The Village of Corning, Missouri, had a population of 300 to 350 during the 1870s to 1900. There are now two registered voters in that political subdivision. A petition was accepted by the Holt County Commissioners to unincorporate Corning on Tuesday, December 27, 2022.
Even with everything it’s been through and witnessed, St. John’s is still a structure that commands attention, love, and respect. (Scott Holmes photo)
Pictured is Corning’s CBBQ Depot during the flood of 1920.
A group of students and adults in Corning, Missouri, in 1894.
By Margaret Slayton,
Mound City News
A petition was accepted by the Holt County Commissioners to unincorporate the Village of Corning, Missouri, on Tuesday, December 27, 2022, during a meeting at the Holt County Courthouse in Oregon, Missouri. There are two registered voters for that political subdivision and there is no functioning board. All other voters have relocated since the 2019 flood. Tax levy rates have been set as zero. Louis Byford was named a trustee for a period of one year to close out all affairs and liquidate any assets.
Nancy Peters, longtime resident of Holt County, said that a series of floods, including the 2011 and 2019 floods, caused most of the residents in northwest Holt County to leave. During the 1870s to 1900, there was a population of 300 to 350 in Corning. At first, the city was mainly a German speaking population.
“The English-speaking did not trust them as they didn’t understand that language,” Peters said. “When the people that were taking the various census records came, they were English speaking workers. They didn’t understand the Germans and vice versa. The recorders wrote down what they could understand. So when you look at those records, you have to use your imagination to find the family you want.”
She said church services later on started having a service in English at times. There were two schoolhouses, one German and one English. The German school was the parochial school for St. John’s Lutheran Church.
One of the nearby communities was Hemme’s Landing. It was situated about two miles west of Corning. There was a significant trading post for the steamboats and travelers between St. Joseph, Missouri, and Council Bluffs, Iowa, in the 1840s to 1860s. The church was originally built near Hemme’s Landing in 1860. The children in the St. John’s Parochial School used the church from near Hemme’s Landing for school. It had been moved to town on rollers in 1886. The large brick building was built in 1893. A building for the school was built about 1912 and closed in 1917. This building was then used for Sunday school classes, vacation Bible school, youth group meetings and other uses as needed. The children studied German a half day and then went to the Corning school building a half day to study English.

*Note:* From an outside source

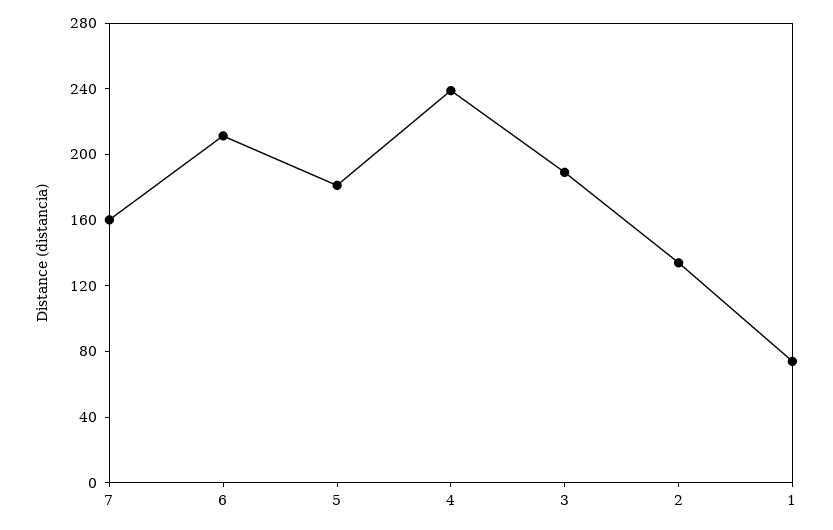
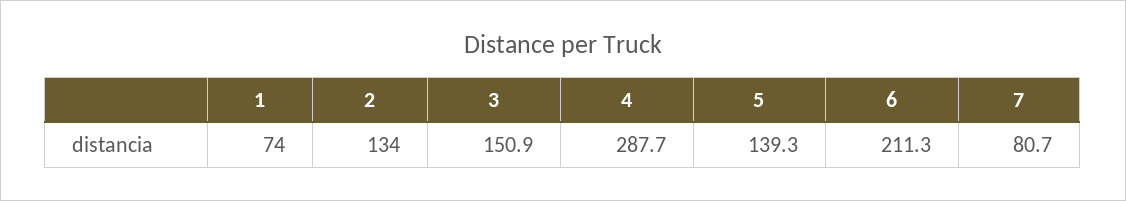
7: 160 -> 80.7
5: 180 -> 139.3
4: 240 -> 287.7
3: 190 -> 150.9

Corning was a prosperous community that had quite a variety of businesses for the size of town that was available. It had two general stores, flour mill, two drug stores, dram shop, bank, newspaper, furniture and undertaking business, boot and shoe shop, harness shop, two blacksmith and wagon shops, two livery stables, a lumberyard, sawmill, rope and twine factory and brick factory. There were five doctors, a dentist, two cemeteries and a saloon. Corning also had an M.E. church, grain elevators, ice houses, creamery, meat market, barber shop, millinery and dress-making shop, post office, opera house, a string band and hotels.

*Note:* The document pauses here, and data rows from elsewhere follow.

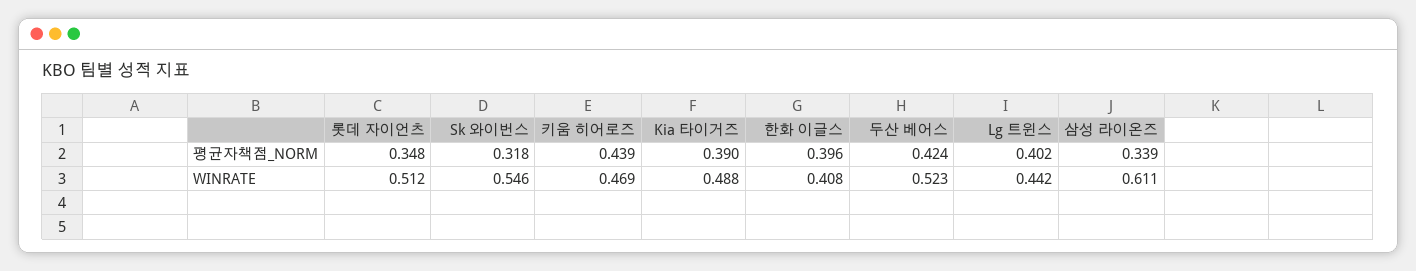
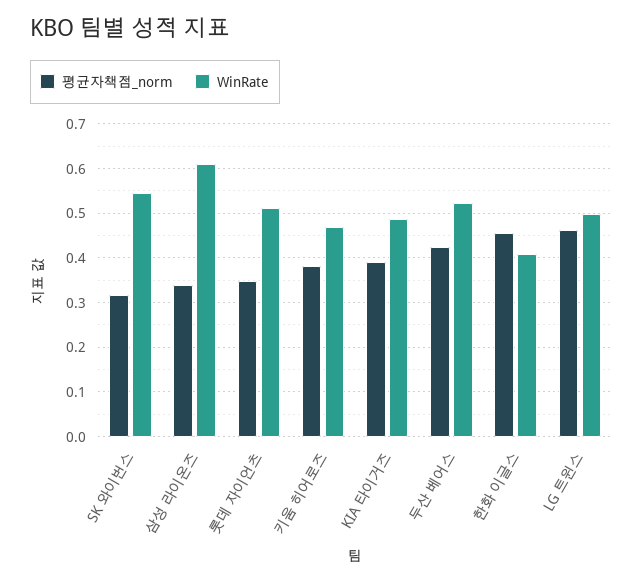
평균자책점_NORM, 키움 히어로즈: 0.439 -> 0.38
평균자책점_NORM, 한화 이글스: 0.396 -> 0.46
평균자책점_NORM, Lg 트윈스: 0.402 -> 0.46
WINRATE, Lg 트윈스: 0.442 -> 0.5

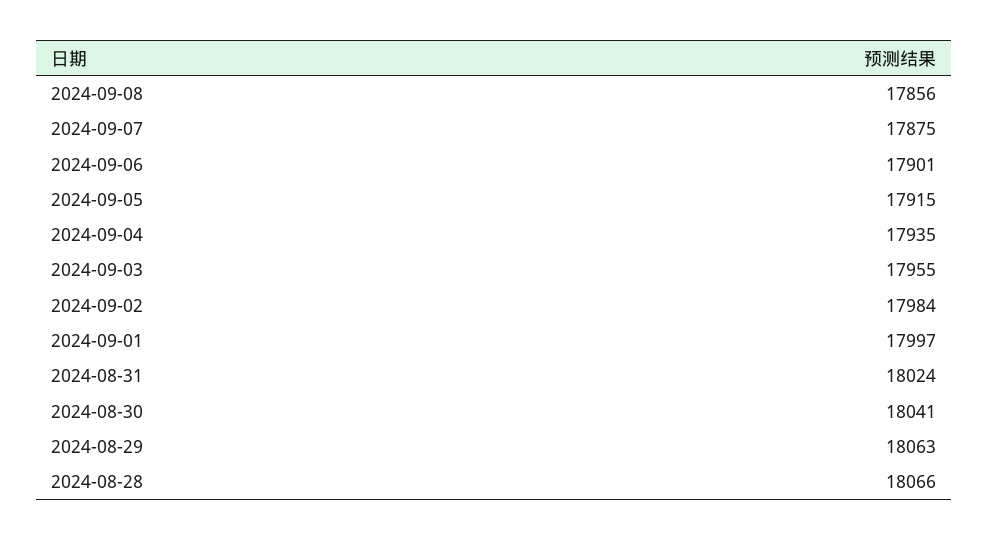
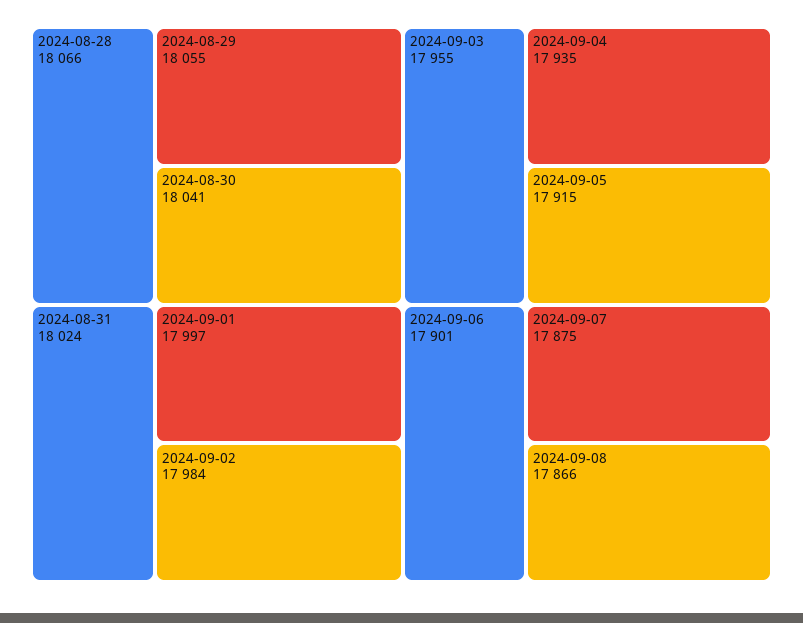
2024-09-08: 17856 -> 17866
2024-08-29: 18063 -> 18055

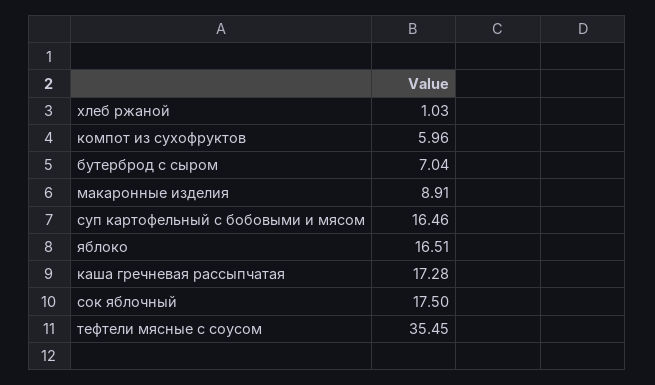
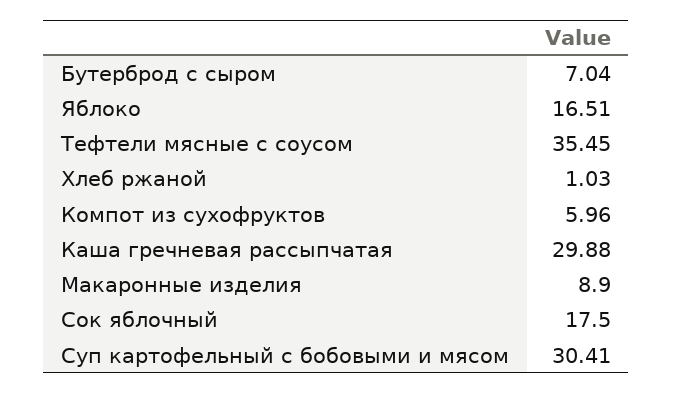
макаронные изделия: 8.91 -> 8.9
суп картофельный с бобовыми и мясом: 16.46 -> 30.41
каша гречневая рассыпчатая: 17.28 -> 29.88

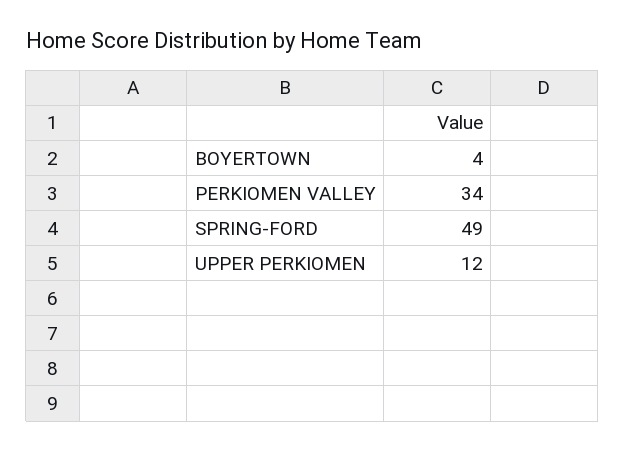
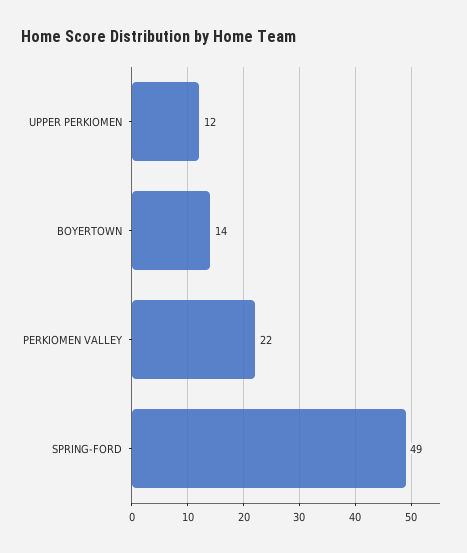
BOYERTOWN: 4 -> 14
PERKIOMEN VALLEY: 34 -> 22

Corning had the river for activities and entertainment along with Manitoba Lake and Schulte Lake. Manitoba Lake had a very large 4th of July celebration for many years before it was drained. The lake no longer exists.
When Hemme’s Landing disappeared from the Missouri River, the railroad took up the slack of providing these supplies. The people living on the west side of the river would watch the thickness of the ice. They would hitch up their horses to wagons and cross over the river on the thick ice to shop and visit friends and relatives. These trips depended on the thickness of the ice.
The railroad was relied on for shipping out various items. Cattle and hogs were sent by numerous loads on the rails. Corning was a large apple producing area. One of the old newspaper articles was about Andrew Peters taking a box car of apples to Gothenburg, Nebraska. Corn was sent out, also, as well as lumber.
Corning lost its school in the 1950s and then the train depot was taken out. After the 1993 flood, the population declined and there was a loss of the post office, zip code and telephone exchange. In 2000, the census showed 21 residents.
“Flooding is one of the causes of the decline of Corning,” Peters said. “Flooding has been a constant event in the history of Corning. The Missouri River and Big Tarkio together or alone have driven families away. After each flood, the population number dropped. The flooding in 2011 and 2019 were very devastating in the depth and length that the water stayed around. The destruction has taken so much of the passion out of living and working as a bottom dweller.”